**TASK DETAILS**
Return only the lines running from the top of the entries to the line with "histopathology image displays", inclusive, exactly as written.

Extracted data entries
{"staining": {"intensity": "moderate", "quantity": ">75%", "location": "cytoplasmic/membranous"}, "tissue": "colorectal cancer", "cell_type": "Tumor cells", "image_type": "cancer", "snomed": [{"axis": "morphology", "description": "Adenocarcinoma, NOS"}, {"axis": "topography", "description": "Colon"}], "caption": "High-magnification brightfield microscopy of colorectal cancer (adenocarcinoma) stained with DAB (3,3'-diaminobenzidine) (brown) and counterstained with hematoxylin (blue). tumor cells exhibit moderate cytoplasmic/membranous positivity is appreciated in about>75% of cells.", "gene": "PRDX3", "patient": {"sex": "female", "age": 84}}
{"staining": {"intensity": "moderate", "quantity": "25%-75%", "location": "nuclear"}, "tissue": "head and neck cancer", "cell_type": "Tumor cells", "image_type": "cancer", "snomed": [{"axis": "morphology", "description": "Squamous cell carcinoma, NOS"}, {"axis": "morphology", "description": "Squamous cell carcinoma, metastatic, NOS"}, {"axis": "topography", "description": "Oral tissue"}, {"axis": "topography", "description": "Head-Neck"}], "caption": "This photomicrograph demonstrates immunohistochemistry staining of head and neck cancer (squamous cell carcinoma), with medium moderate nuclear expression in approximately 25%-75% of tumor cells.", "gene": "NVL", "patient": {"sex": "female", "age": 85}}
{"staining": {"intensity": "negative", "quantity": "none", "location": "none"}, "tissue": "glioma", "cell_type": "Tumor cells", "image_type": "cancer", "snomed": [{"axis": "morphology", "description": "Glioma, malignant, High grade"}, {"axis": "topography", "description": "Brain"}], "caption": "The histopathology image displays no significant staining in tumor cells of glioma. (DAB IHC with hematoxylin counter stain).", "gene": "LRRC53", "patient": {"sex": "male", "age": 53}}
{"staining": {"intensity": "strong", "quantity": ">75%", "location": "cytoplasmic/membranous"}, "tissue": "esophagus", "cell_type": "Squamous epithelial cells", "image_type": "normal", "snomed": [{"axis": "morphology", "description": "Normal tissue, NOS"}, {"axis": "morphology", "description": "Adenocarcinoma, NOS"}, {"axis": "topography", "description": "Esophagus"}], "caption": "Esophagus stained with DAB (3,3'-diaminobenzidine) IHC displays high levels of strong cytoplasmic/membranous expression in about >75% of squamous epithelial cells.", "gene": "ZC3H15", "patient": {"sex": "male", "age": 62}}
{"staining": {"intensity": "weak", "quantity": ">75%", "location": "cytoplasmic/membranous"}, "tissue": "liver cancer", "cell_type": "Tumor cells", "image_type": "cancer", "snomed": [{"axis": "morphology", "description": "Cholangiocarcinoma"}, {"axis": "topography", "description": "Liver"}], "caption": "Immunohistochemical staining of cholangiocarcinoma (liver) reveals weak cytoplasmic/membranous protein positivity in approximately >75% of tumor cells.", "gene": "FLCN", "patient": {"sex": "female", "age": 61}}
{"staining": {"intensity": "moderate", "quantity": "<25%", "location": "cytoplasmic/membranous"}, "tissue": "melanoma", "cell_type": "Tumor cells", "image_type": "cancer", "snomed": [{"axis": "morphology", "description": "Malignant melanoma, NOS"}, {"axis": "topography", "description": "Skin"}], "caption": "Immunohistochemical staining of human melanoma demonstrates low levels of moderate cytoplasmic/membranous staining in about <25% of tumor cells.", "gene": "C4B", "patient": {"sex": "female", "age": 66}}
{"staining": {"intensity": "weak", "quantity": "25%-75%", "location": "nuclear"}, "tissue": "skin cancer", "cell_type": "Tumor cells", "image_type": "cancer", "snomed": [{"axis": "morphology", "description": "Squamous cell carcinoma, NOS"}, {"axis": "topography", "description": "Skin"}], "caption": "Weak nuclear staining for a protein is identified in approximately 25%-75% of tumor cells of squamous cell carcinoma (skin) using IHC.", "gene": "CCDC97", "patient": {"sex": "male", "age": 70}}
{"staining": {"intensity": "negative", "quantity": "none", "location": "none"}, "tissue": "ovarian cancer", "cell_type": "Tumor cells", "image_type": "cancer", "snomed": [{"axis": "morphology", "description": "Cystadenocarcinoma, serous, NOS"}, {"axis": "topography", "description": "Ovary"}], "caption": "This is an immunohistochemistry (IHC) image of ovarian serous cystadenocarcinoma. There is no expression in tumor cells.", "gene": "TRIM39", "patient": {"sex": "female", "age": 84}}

**SOLUTION TO THIS PROBLEM**
{"staining": {"intensity": "moderate", "quantity": ">75%", "location": "cytoplasmic/membranous"}, "tissue": "colorectal cancer", "cell_type": "Tumor cells", "image_type": "cancer", "snomed": [{"axis": "morphology", "description": "Adenocarcinoma, NOS"}, {"axis": "topography", "description": "Colon"}], "caption": "High-magnification brightfield microscopy of colorectal cancer (adenocarcinoma) stained with DAB (3,3'-diaminobenzidine) (brown) and counterstained with hematoxylin (blue). tumor cells exhibit moderate cytoplasmic/membranous positivity is appreciated in about>75% of cells.", "gene": "PRDX3", "patient": {"sex": "female", "age": 84}}
{"staining": {"intensity": "moderate", "quantity": "25%-75%", "location": "nuclear"}, "tissue": "head and neck cancer", "cell_type": "Tumor cells", "image_type": "cancer", "snomed": [{"axis": "morphology", "description": "Squamous cell carcinoma, NOS"}, {"axis": "morphology", "description": "Squamous cell carcinoma, metastatic, NOS"}, {"axis": "topography", "description": "Oral tissue"}, {"axis": "topography", "description": "Head-Neck"}], "caption": "This photomicrograph demonstrates immunohistochemistry staining of head and neck cancer (squamous cell carcinoma), with medium moderate nuclear expression in approximately 25%-75% of tumor cells.", "gene": "NVL", "patient": {"sex": "female", "age": 85}}
{"staining": {"intensity": "negative", "quantity": "none", "location": "none"}, "tissue": "glioma", "cell_type": "Tumor cells", "image_type": "cancer", "snomed": [{"axis": "morphology", "description": "Glioma, malignant, High grade"}, {"axis": "topography", "description": "Brain"}], "caption": "The histopathology image displays no significant staining in tumor cells of glioma. (DAB IHC with hematoxylin counter stain).", "gene": "LRRC53", "patient": {"sex": "male", "age": 53}}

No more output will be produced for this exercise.